Сна не было, было какое-то забытье, полуобморочное, что ли, состояние. Будто и наяву и не наяву. Шелестел дождь, бормотал во сне сосед, чавкало под сапогами часового, отдаленно гудели моторы. И мелькали видения: три танка, отделившись от остальных, в линию идут на окопы, из орудий — всплески огня; танковое днище нависает над траншеей, с него каплет масло, сейчас танк обрушится всей своей тяжестью; сверкающий разрыв снаряда, кто-то, незнаемый в лицо, падает, сраженный осколком; белобрысый, с баками, немец нажимает на спусковой крючок, автомат не стреляет, немчик выдергивает из ножен финку; перебинтованные ноги Ротного, старший лейтенант показывает на них прощальным, каким-то посторонним, чужим взглядом.

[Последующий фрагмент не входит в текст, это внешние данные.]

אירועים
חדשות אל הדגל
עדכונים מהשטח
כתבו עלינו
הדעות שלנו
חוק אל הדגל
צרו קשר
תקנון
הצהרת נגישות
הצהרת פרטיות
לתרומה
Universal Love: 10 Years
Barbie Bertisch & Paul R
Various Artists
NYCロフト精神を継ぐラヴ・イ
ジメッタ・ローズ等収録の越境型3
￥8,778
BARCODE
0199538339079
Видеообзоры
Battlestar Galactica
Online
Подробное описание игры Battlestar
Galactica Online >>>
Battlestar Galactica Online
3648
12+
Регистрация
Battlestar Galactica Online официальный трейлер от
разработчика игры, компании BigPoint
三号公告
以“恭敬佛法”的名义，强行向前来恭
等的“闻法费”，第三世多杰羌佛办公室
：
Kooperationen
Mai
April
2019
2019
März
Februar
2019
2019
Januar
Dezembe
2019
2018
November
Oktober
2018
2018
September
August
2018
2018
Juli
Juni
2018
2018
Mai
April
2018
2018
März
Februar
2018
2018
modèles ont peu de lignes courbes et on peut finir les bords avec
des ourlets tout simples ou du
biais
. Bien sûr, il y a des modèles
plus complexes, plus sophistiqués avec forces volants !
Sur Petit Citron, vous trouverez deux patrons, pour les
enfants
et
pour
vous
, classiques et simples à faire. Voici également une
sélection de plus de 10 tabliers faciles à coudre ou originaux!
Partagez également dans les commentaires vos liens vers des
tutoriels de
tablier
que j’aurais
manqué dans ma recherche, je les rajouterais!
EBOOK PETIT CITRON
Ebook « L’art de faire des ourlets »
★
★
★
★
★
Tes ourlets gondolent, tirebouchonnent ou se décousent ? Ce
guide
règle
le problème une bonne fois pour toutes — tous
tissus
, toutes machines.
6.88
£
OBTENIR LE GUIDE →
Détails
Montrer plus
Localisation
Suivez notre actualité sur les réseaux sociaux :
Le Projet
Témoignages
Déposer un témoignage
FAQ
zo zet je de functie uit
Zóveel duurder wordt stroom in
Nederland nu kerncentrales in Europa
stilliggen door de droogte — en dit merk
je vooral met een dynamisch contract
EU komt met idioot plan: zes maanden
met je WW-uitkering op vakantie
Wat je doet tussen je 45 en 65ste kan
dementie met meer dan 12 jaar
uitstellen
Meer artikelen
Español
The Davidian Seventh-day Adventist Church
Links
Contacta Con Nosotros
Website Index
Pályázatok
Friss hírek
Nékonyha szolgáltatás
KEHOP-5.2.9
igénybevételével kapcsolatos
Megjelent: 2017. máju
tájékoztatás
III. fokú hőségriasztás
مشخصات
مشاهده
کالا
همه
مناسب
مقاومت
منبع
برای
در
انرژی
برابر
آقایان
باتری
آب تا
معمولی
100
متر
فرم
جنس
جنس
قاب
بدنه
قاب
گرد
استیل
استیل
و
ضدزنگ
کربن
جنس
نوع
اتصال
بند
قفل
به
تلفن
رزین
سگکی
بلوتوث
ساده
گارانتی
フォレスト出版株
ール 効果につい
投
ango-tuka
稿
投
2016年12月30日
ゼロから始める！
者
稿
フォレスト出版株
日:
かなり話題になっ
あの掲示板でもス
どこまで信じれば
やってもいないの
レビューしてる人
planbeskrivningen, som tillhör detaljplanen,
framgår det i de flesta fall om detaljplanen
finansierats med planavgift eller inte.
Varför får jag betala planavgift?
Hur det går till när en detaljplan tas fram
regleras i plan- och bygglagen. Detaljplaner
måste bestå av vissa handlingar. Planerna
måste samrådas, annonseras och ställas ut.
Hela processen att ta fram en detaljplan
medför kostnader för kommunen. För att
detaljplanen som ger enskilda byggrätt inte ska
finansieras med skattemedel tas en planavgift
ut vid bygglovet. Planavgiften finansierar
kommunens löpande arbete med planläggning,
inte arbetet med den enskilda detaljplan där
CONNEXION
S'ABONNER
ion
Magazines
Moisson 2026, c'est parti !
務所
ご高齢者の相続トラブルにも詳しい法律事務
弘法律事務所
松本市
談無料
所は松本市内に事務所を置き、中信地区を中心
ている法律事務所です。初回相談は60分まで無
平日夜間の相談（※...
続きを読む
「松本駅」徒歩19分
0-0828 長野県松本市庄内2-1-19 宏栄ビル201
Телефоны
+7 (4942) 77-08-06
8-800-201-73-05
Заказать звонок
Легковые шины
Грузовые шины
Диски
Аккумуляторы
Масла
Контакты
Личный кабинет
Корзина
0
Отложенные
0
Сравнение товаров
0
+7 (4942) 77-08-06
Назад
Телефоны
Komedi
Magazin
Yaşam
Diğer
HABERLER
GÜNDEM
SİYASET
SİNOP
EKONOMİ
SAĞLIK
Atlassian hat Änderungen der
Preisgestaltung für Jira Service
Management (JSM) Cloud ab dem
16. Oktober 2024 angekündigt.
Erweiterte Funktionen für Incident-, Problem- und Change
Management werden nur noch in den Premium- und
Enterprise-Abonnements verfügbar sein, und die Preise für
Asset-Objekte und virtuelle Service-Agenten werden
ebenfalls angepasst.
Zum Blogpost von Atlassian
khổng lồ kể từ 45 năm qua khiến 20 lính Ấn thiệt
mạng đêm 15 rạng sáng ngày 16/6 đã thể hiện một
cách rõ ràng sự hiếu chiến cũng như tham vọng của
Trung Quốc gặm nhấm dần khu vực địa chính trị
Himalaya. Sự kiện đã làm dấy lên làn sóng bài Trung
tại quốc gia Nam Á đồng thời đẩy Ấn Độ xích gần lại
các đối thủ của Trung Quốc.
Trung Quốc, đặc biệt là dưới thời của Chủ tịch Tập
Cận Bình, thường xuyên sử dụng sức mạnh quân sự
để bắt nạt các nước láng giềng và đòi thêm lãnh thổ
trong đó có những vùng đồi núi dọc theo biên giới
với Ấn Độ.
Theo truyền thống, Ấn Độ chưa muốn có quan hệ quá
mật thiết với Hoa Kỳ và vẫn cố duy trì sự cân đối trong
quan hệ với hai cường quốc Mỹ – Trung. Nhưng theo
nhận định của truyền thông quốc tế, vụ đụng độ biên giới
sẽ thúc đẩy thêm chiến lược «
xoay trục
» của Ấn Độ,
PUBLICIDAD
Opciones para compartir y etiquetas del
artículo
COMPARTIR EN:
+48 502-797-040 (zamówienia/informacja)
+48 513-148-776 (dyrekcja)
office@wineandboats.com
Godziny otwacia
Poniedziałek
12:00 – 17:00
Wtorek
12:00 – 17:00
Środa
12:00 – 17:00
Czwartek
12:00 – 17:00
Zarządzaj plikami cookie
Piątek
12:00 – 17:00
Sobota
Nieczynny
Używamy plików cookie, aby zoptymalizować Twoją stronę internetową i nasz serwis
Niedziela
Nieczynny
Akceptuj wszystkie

И вперемежку с этим вставало: алый раскрывшийся тюльпан, как чаша, собирает росу, она переливается, играет цветами, но больше всего в них алого, от тюльпана; через забор с осатанелой ненавистью перелаива-ются собаки, кажется, сбегутся — разорвут друг друга на клочки, но сбегаются и сконфуженно умолкают, с миром расходятся; разъевшаяся, жирная кошка забавляется в траве с пойманной, уже задушенной синицей — и так ее лапой и этак, словно пытаясь вернуть к жизни; старик в тренировочном костюме трусит по аллее парка, и чудится, будто скрипят его древние, рассохшиеся кости, и песок на аллее — будто от того старика. Видения из иной, нереальной действительности. Действительность может быть нереальной? Может. Все может быть на этом свете. А на том?
Вот и закопошились мысли в его башке. Нельзя сказать, что очень дельные мысли. Скорей никчемные. Но хоть пробиваются сквозь отупение, как травинки сквозь палые листья, — уже неплохо. Так что ж на том свете? Жаждешь узнать? Отправляйся туда. Не жаждешь? То-то же, тогда не суесловь, не блуди мыслью. Уцелел — так будь человеком.